On Monday, May 9, 2016, the Greek parliament under Prime Minister Tsipras instituted some of the most extreme austerity measures through pension and tax reforms since the beginning of the crisis in Greece. The reforms will raise income tax for high earners, lower tax-free thresholds; introduce a monthly pension of only €384; and phase out benefits for poor pensioners. Opposition leaders have described the reforms as a complete deconstruction of the pension system, but Greece has little room to negotiate with the demands of its lenders.
False reports of growth are especially worrisome, as Yanis Varoufakis claims. The former anti-austerity Greek Finance minister, explains that the International Monetary Fund (IMF), the European Central Bank (ECB), and the European Commission’s (EC) claims that first Greece and then Cyprus had recovered were based on bad metrics. Varoufakis says that the reports rely on real national income, a metric which measures the ratio between a country’s total money income when it is adjusted for the changes in prices. For example, you might gain 9% on your income, but if prices went up 8% on average, you only really gained 1% in income. This doesn’t apply to Greece, Cyprus, and many other poorly performing economies in Europe because they are going through a deflation of prices and not an inflation, meaning average prices are falling. But shouldn’t a fall in prices be good? Yes, if its not accompanied by a fall in income. It doesn’t really matter when something costs less if you have less money to pay for it.
Even if the prices decrease more than the national income does, which would mean a relative gain in national income, interest rates and debt levels do not decrease. This means less disposable income to go towards paying down debt and interest. In a country where Household debt represents 115% of disposable income, this is a recipe for disaster. The government will also find it increasingly difficult to collect further taxes in a country where people are strapped for cash to pay off even their own debts, and where initial fiscal ineptitude was the root of deeper economic problems.
Which broaches the question: Are the IMF, European Central Bank (ECB), and Eurozone’s loans and programs working to help Greece? When the data is investigated, the answer seems to be a resounding, “No”. Targeting government spending only begins to address the problem of public debt, and not the rampant unemployment in the country. The European Commission claims policy changes could unlock wealth, up to €35 billion, to invest in people. The European Fund for Strategic Investments contained €75 of €315 billion for small and medium sized enterprises (SMEs) between 2015-2017. These funds, dispersed through local financial institutions, were a huge missed opportunity for the Greek government’s poorly managed finances and banking system as none were disbursed in Greece. The 3.5% budget deficit requirement and the payback of debts in Greece now represents a situation that the IMF’s managing director, Christine Lagarde, in April described as being achievable by only a “really heroic effort” on the part of Greece and the Greek people.

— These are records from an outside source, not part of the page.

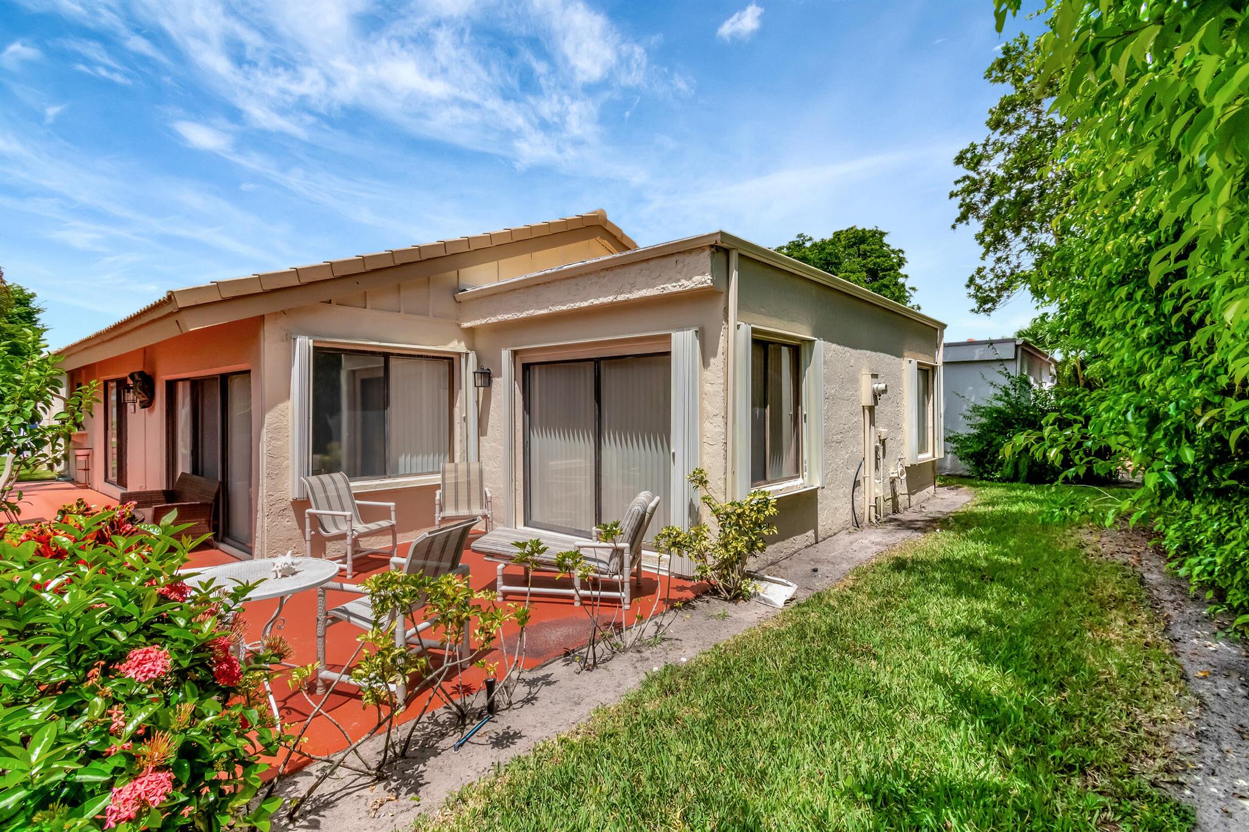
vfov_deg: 77.3
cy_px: 416
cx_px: 624
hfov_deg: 100.4
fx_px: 520
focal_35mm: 15
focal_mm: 10
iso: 1000
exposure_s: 1/5000
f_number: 8
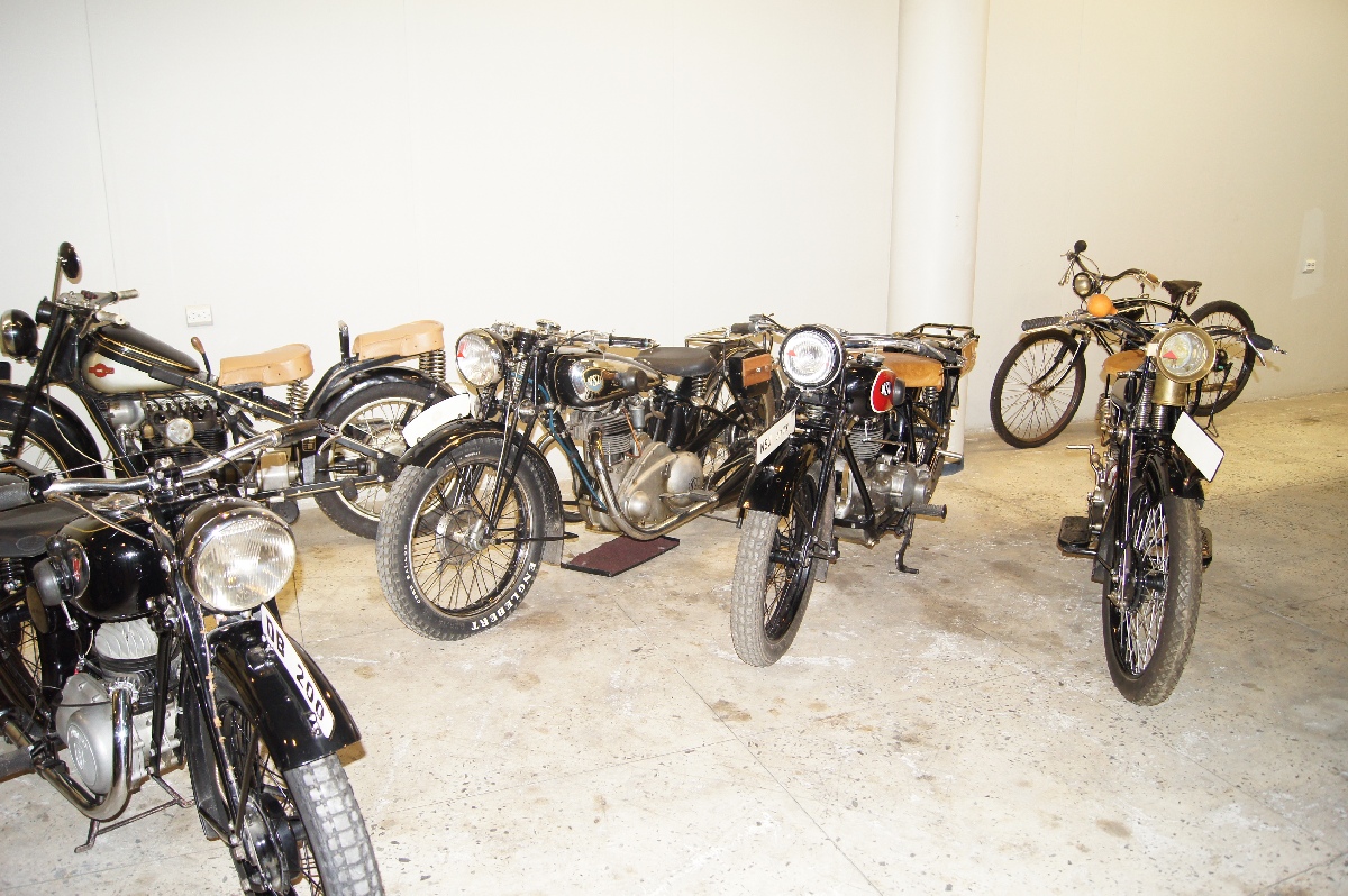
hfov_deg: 67.4
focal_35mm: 27
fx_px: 1010
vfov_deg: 47.9
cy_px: 448
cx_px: 674
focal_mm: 18
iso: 400
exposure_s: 1/40
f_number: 3.5
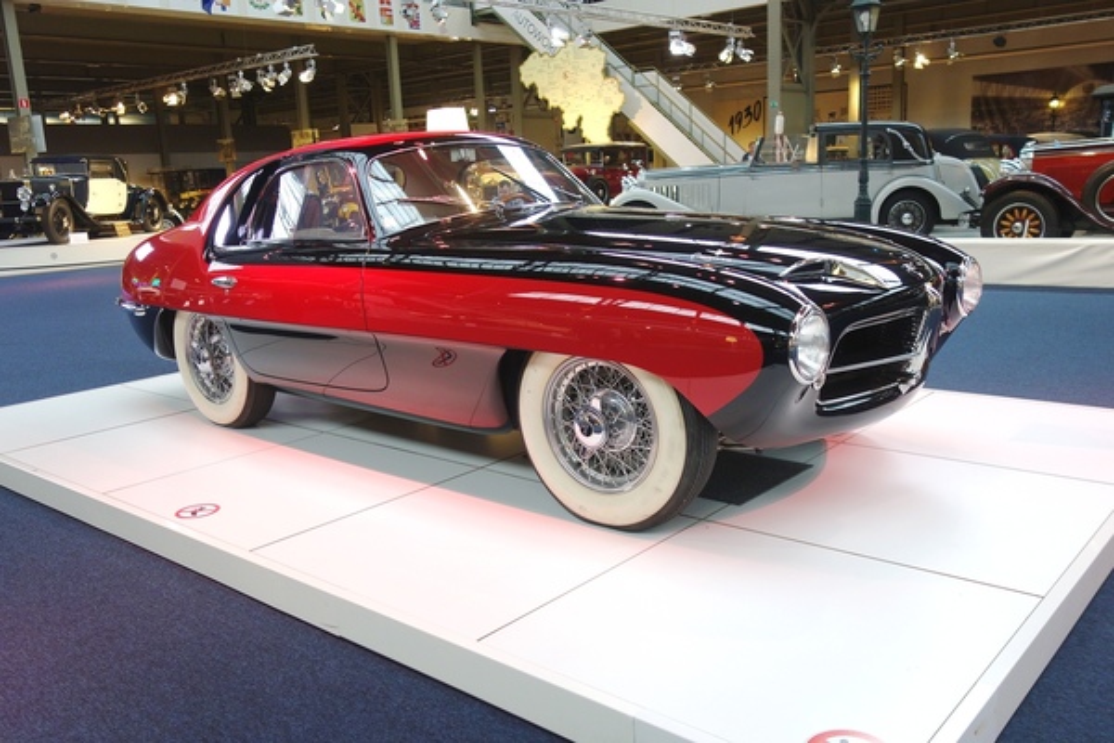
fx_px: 928
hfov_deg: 61.9
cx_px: 557
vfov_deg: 43.6
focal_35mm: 30
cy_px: 372
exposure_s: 1/40
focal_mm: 11.32
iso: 200
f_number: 2.2
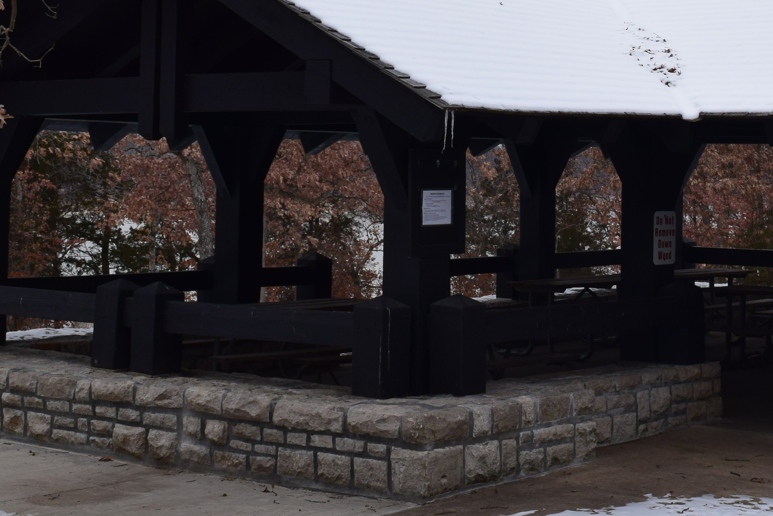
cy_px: 60
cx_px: 647
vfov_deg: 17.1
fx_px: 1696
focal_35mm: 79
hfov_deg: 25.1
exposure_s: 1/200
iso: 400
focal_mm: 22
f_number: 10
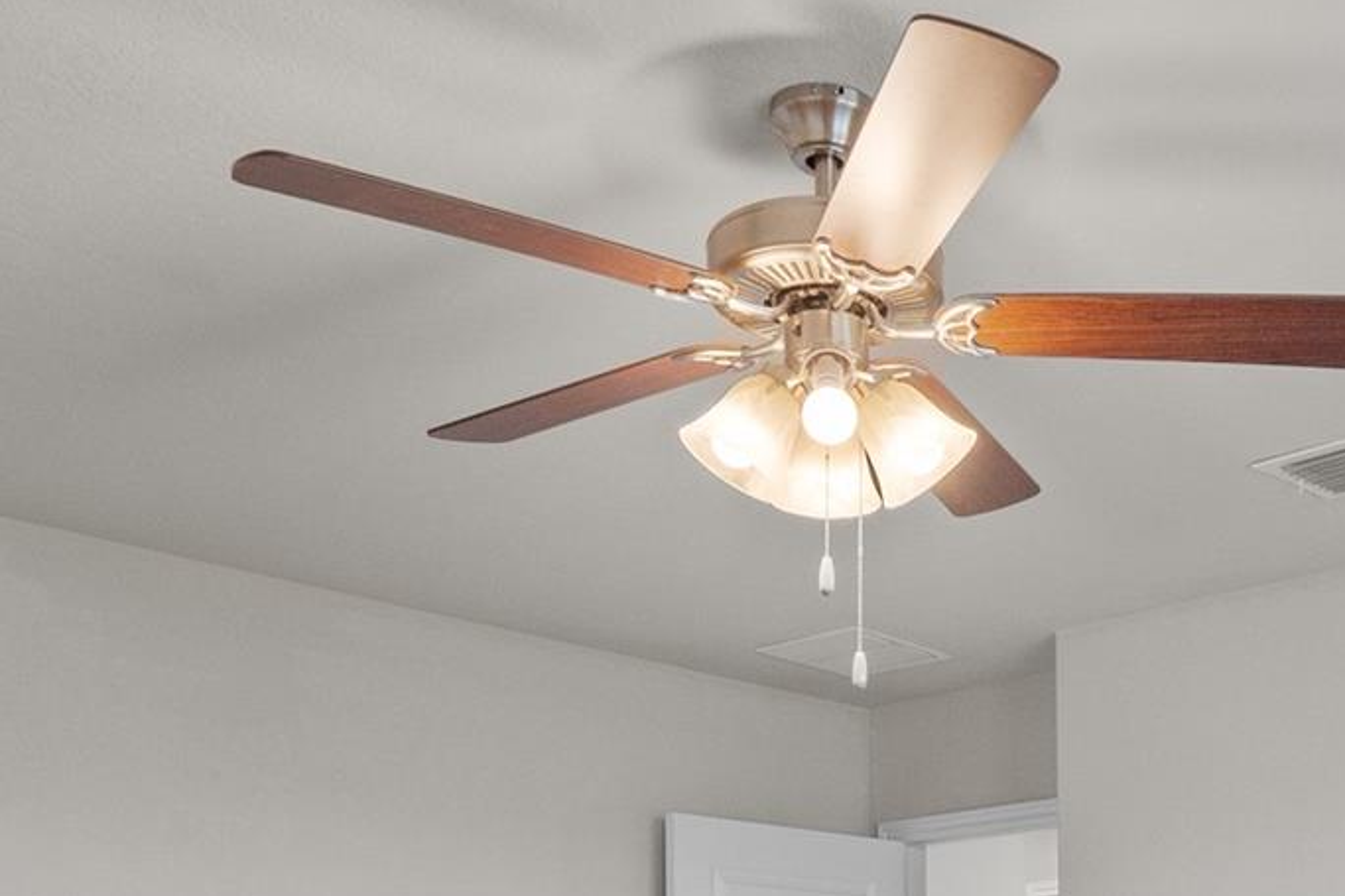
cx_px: 1103
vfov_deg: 23.2
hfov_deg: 37.3
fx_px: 1905
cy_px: 1196
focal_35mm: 51
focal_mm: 17
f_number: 8
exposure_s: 1/30
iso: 500
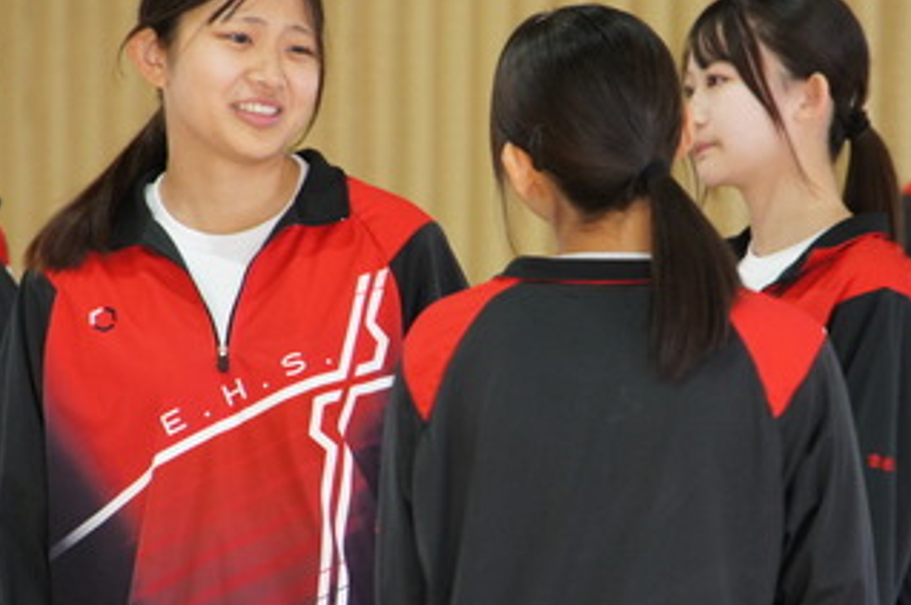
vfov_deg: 3.0
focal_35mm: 453
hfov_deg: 4.6
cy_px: 280
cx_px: 533
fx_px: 11446
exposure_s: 1/60
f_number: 6.3
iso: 1600
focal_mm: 200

The IMF and ECBs strategies, however much they may market alleviating Greece’s plight as their target, are more concerned with calming the Eurozone’s lenders, stabilizing the financial environment, and handling the increasing internal anger at the bailouts. The EU periphery states (which include Greece, Spain, Italy, and Portugal) are areas of serious financial concern for the monetary union. Following the 2008 financial crisis, these tourism heavy states with considerable fiscal mismanagement were hit hard and many banks started facing the issue of an increase in poorly performing loans. This was not much different from many other countries at the time, but these economies also had relatively low levels of GDP and wealth compared to other EU states making it much harder for them to absorb the impact. This caused fear in the financial markets, and in turn resulted in investors and people pulling their money out of banks and shaking the fiscal foundations of the country, otherwise known as capital flight. In a monetary union like the EU, where there is a shared currency and economic system, the mass exodus of capital from one economically weak country could cause a chain reaction in other weakened economies when the ECBs bond buying program cannot keep up with the rate at which money is leaving the nation. At one point this figure was estimated at €2.0 billion per day.
The current situation represents a much more worrying situation for the political climate of the EU. While the ECB and IMF may see these austerity measures as necessary for the protection of the union’s shaky fiscal position, the use of austerity measures and policy changes as a requirement for accessing debt relief funds paints a grim picture for other poorly performing European economies. Furthermore, for a people who have benefited from decades of lax tax policies and higher retirement benefits austerity is showing to be a hard pill to swallow. Their inability to do so could make the situation about more than just Greek austerity, but also Europe’s views on the bailouts. With right wing nationalist parties gaining popular traction, countries like Austria, the Netherlands, and the Baltic states are taking a more hardline approach. The Greek people are losing sympathy amongst their fellow Europeans, who increasing see themselves as paying for an irresponsible people’s actions. The closing of the Macedonian border to refugees, leaving beleaguered Greece in charge of some 36,000 migrants when it can’t support its own people only worsens these tensions. With the Brexit referendum looming and migrant issues compounding into nationalist movements, the European Union could find itself in a real crisis.